Wonder and CuriosityFirst published Jan 17, 2015
Me: When this narrator first came to me, I was walking on the street, heading to the subway. He popped into my head “speaking” in a very strong accent (Russian? Eastern European?) Normally, when I receive these stories, they come to me almost as memories — a combination of images, thoughts, feelings and written words. This one however was somewhat different. It was as if he (or she, but probably he) was literally speaking to me in my head, telling me the story in his own voice. I did not get any of the images or feelings, just the narration.

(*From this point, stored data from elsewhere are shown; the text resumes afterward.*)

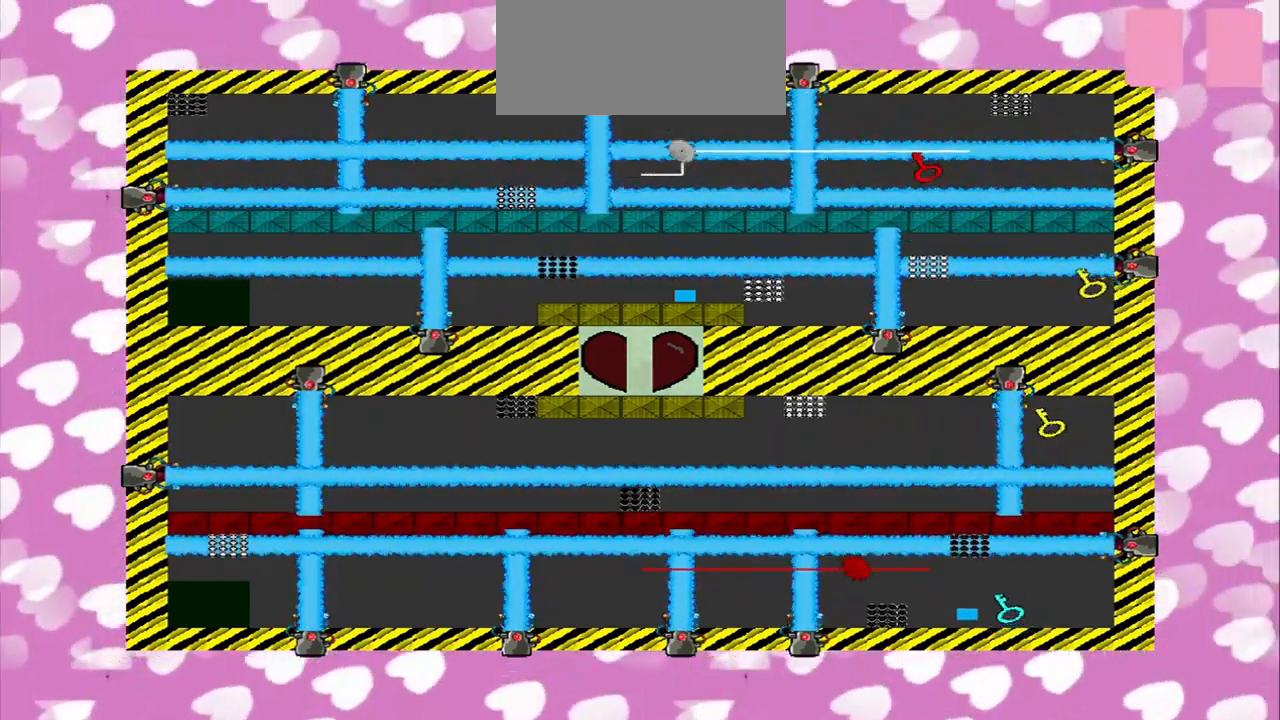
{"buttons": [], "left_stick": "center", "right_stick": "right", "events": [[333, "right_stick", "right"]]}
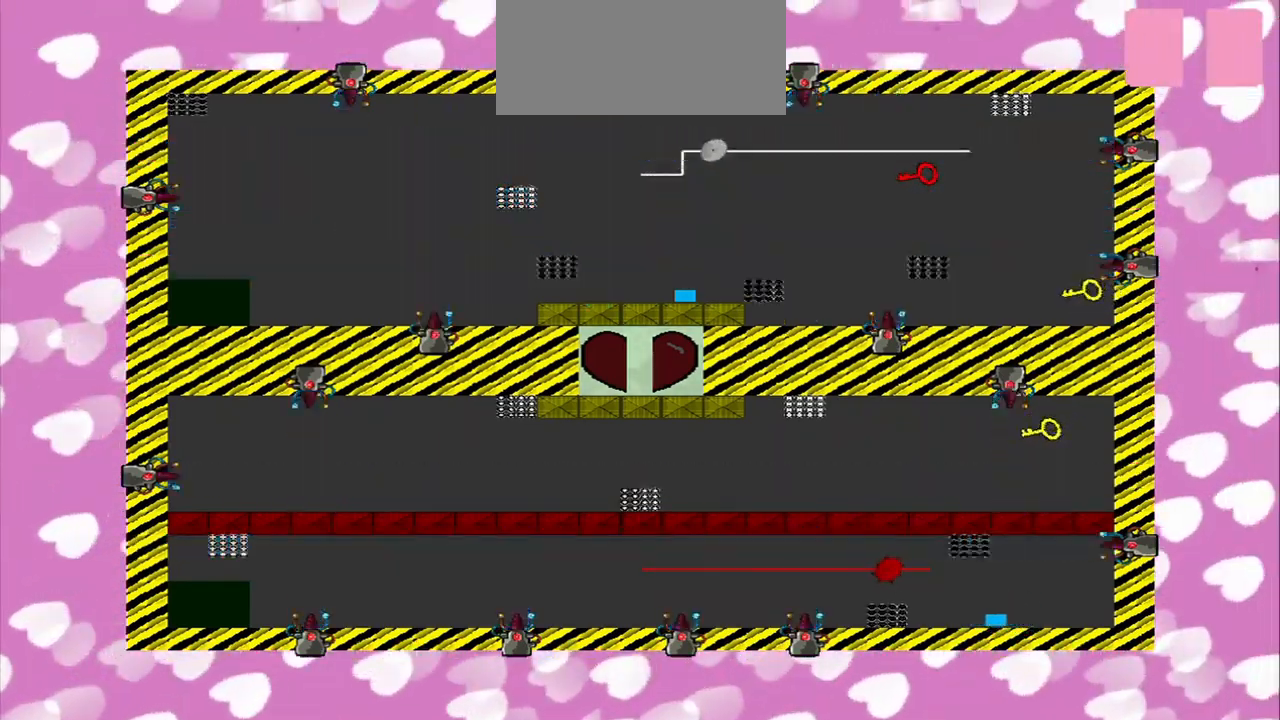
{"buttons": [], "left_stick": "center", "right_stick": "center", "events": [[125, "right_stick", "center"]]}
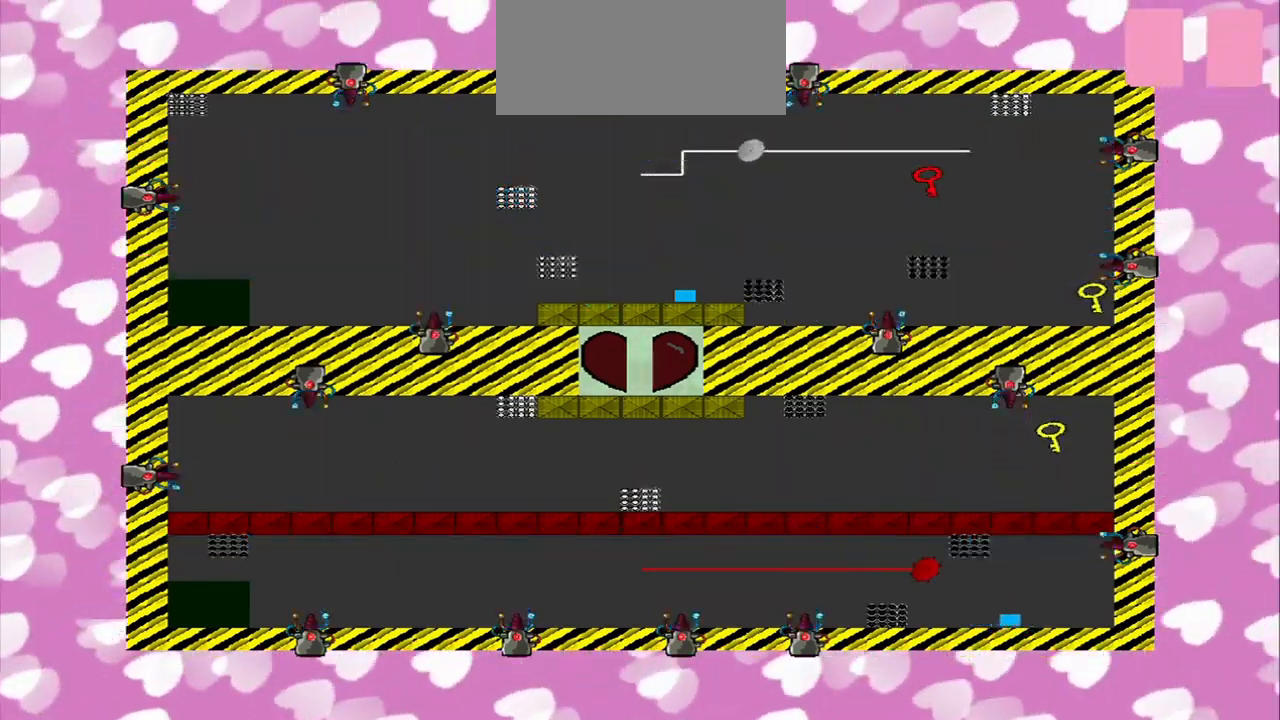
{"buttons": [], "left_stick": "up-right", "right_stick": "center", "events": [[83, "left_stick", "up-right"]]}
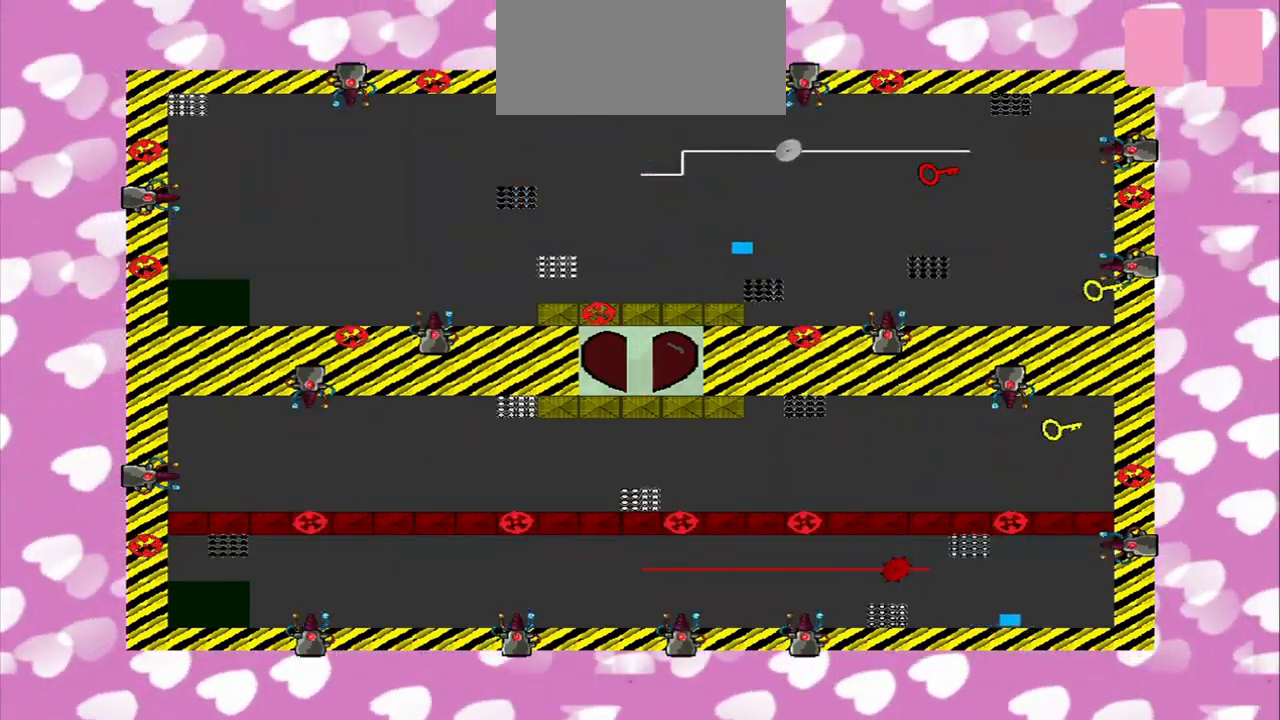
{"buttons": [], "left_stick": "right", "right_stick": "center", "events": [[167, "left_stick", "right"]]}
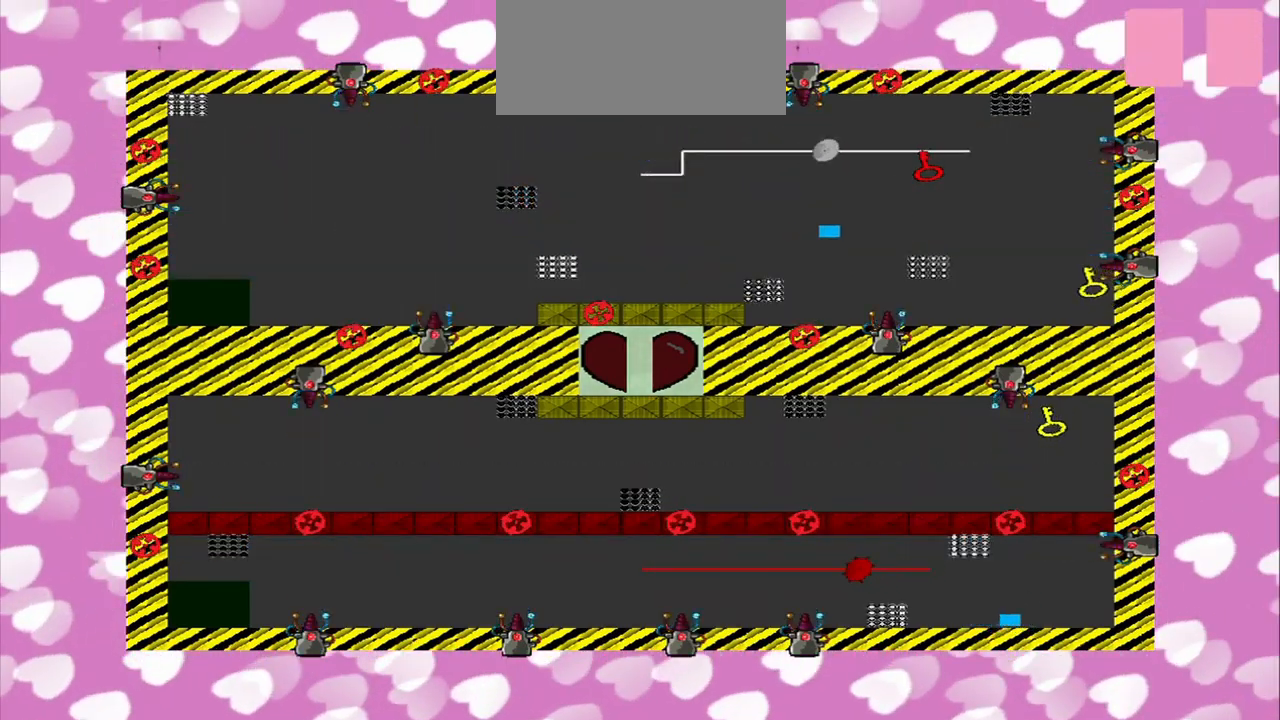
{"buttons": [], "left_stick": "up-right", "right_stick": "center", "events": [[292, "left_stick", "up-right"]]}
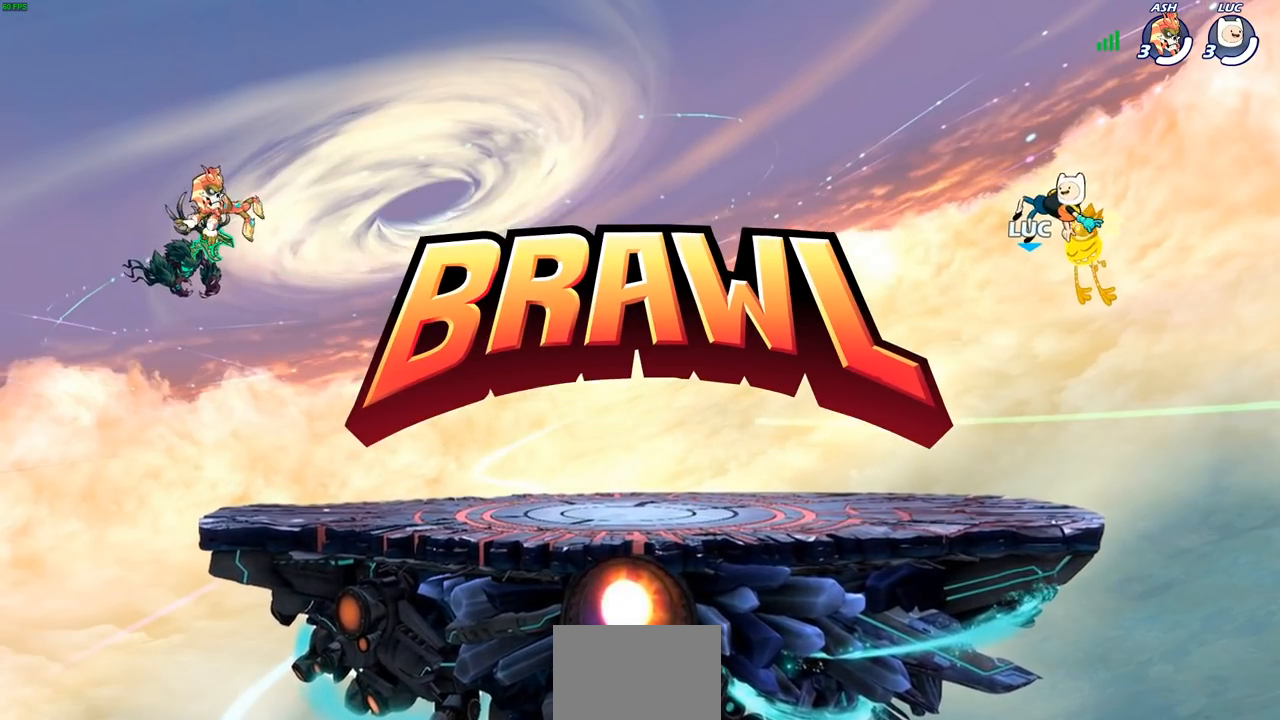
Gameplay with a controller (PlayStation layout); each line is a JSON object with the inputs held at the frame after it. "events" lists button and stick changes between this image and that frame as [ms after this image, input, new state], when the widget could be followed in between.
{"buttons": [], "left_stick": "center", "right_stick": "center", "events": [[100, "right_stick", "right"], [483, "right_stick", "center"]]}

The voice was so compelling, however, I dug out my phone and started dictating, speaking his words in his accent, as if he were speaking through me; as if I were merely a receiver. Alas, there was too much street noise to get a good recording (and I wasn’t going to do this while sitting on the subway!) The voice, however, still remains very clear in my head, so I have re-recorded the first paragraph so you can hear it. (Click the link below the post.) I honestly have no idea what kind of accent this is, or if it’s even a “real” accent. I’m simply presenting this narrator as he came to me.
The course of my last life was driven by two primary states of being which worked in conjunction with and in opposition to each other. They were: wonder and curiosity. A sunset is beautiful. But why is it beautiful? If humans are descended from apes, by what mechanism did we become us and they become them? Light is faster than sound. What is different about them that makes that so?
As a child, my curiosity quickly surpassed my parents’ and teachers’ abilities to answer my questions. Sometimes, if they had the patience and were curious enough themselves, they might look up the answer in books. I found amazing the notion of such a store of knowledge was available to anyone who could read.
Since I was so curious and filled with so many questions, my elders didn’t always have time or ability to explain things to me. Often, my questions were very complex. I realized that if I wanted answers or more information to fill out my understanding of a subject, I would have to learn how to read and calculate.
While my contemporaries were struggling to learn basic skills, I was far above my age level. Some teachers called me a genius but I never thought of myself as precocious. From my perspective, it was a necessity; it was the only way my thirst for knowledge could be slaked. So I thought.
I consumed books on a wide variety of subjects but the more I learned, the more curious I became; the more questions I had, the more I directed my energy to finding answers. I was fortunate that my family had the means and the connections to send me to university. There, the questions became larger and wider and deeper, and sometimes, even the smartest of the professors didn’t know the answer. If I wanted to get to the nut, down to the marrow, I would have to ask new questions. I would have to look in places theretofore unsearched. I would have to look at facts in new ways in the hopes that I would find what others had missed. I would have to explore and seek and observe.
This is when my life’s work began.
I was happy and proud to contribute to the stores of human understanding, to see my own name in books; to see my ideas incorporated into known science. I was gratified to know that those who came after me would not have to wonder about these things, but would be able to use my knowledge to see even further than I.
But humans can learn only so much in each lifetime. And so, while it appeared that I knew so very much, in fact, in some of the most important things, I knew very little
As a child, I was socially at odds with my peers. I was so beyond them intellectually, I had nothing to say to them. Neither they, nor their petty childhood games held any fascination. I spend most of my early years sniffing out understanding from the pages of books or conversing with grownups or trying my own experiments. Other children had nothing to teach me. By the time I grew into my own intellect, I had no idea how to behave among people my own age. Yes, many of my colleagues were misfits as well, much none so much as me.
Human emotion seemed to me a colossal waste of time. Feelings could not be revealed or understood by the scientific method, and thus they did not interest me. They took the mind away from study, siphoned off energy better spent on more important things.
While I was always chasing knowledge about the world, I never bothered pursuing self-knowledge. That, too, seemed a waste of time. More navel-gazing would have been less time to work, fewer contributions to human advancement.
There are, of course, many kinds of knowledge; more lessons to be learned than there are stars in the skies.. All are ultimately necessary to ascend. Each lifetime, however, offers the opportunity to learn only a few
For all I knew and for all I discoveries I made, this is what I did not learn: I did not learn to be a friend. I did not learn to laugh at myself. I did not learn relax. I did not learn to simply BE. I did not learn to love.